La proposition américaine de confier la future gouvernance de Gaza à Tony Blair n’en paraît qu’encore plus inquiétante. Larry Ellison est en effet aussi un soutien indéfectible d’Israël, et un proche de longue date de Benjamin Netanyahu. Ellison aurait même offert en 2021 au premier ministre israélien un siège au conseil d’administration d’Oracle (...)
Après Paramount, TikTok et Warner Bros dans le viseur
Ces positionnements et ces alliances prennent encore plus de relief depuis que Larry Ellison a commencé à se construire un véritable empire dans les médias, la production de contenus et la diffusion. En plus de sa participation à TikTok US – encore en négociation –, il a aidé au rachat de Paramount par son fils, déjà propriétaire de la société de production Skydance. Les deux entreprises ont été fusionnées dans un conglomérat dirigé par David. Présent dans le cinéma, la télévision (MTV, CBS...), l’édition et les médias numériques, ce nouveau groupe pourrait devenir un outil au service de leur idéologie et diverses accointances politiques.
CBS était depuis longtemps dans le collimateur de Donald Trump. Avant sa fusion avec Skydance, Paramount avait déjà accepté de verser 16 millions d’euros au président pour régler un contentieux avec lui, Trump accusant la chaîne d’avoir favorisé Kamala Harris dans une émission. Le « Late Show » de Stephen Colbert, qui se moquait ouvertement du chef de l’État, a aussi été annulé par CBS. Après la fusion, la chaîne a nommé un nouveau médiateur en la personne de Kenneth Weinstein. (...)

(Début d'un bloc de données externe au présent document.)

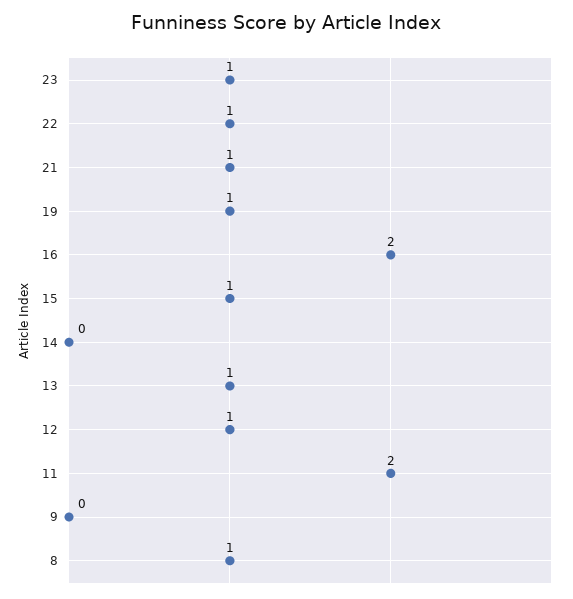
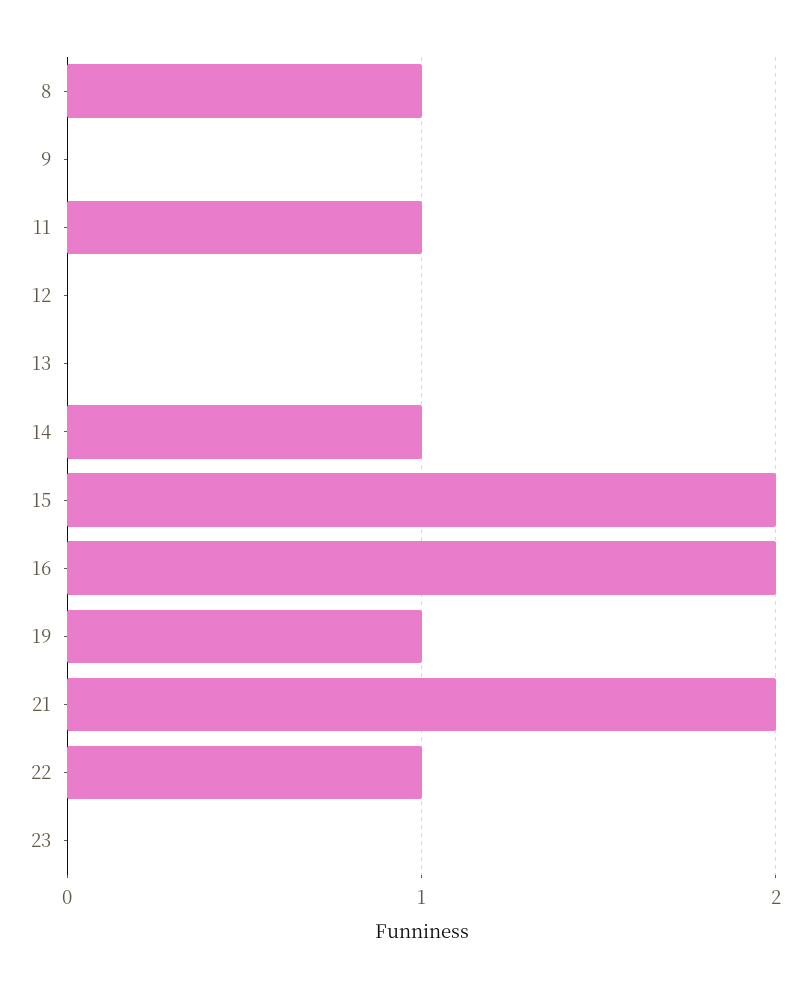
  {
-   "23": 1,
+   "23": 0,
    "22": 1,
-   "21": 1,
+   "21": 2,
    "19": 1,
    "16": 2,
-   "15": 1,
+   "15": 2,
-   "14": 0,
+   "14": 1,
-   "13": 1,
+   "13": 0,
-   "12": 1,
+   "12": 0,
-   "11": 2,
+   "11": 1,
    "9": 0,
    "8": 1
  }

Un mois après la fusion Skydance-Paramount, un article du Wall Street Journal suggérait que le groupe pourrait également racheter Warner Bros. Si cette fusion était confirmée, le nouveau groupe pourrait rapprocher les plateformes de streaming HBO et Paramount+ (environ 200 millions d’abonnés à eux deux), aurait la main sur deux des cinq studios majeurs de production cinématographique aux États-Unis et contrôlerait de nombreuses chaînes de télévision, dont CNN – elle aussi détestée par Donald Trump. Une concentration de pouvoir médiatique et culturelle qui n’augure rien de bon pour le débat public et la démocratie américaine.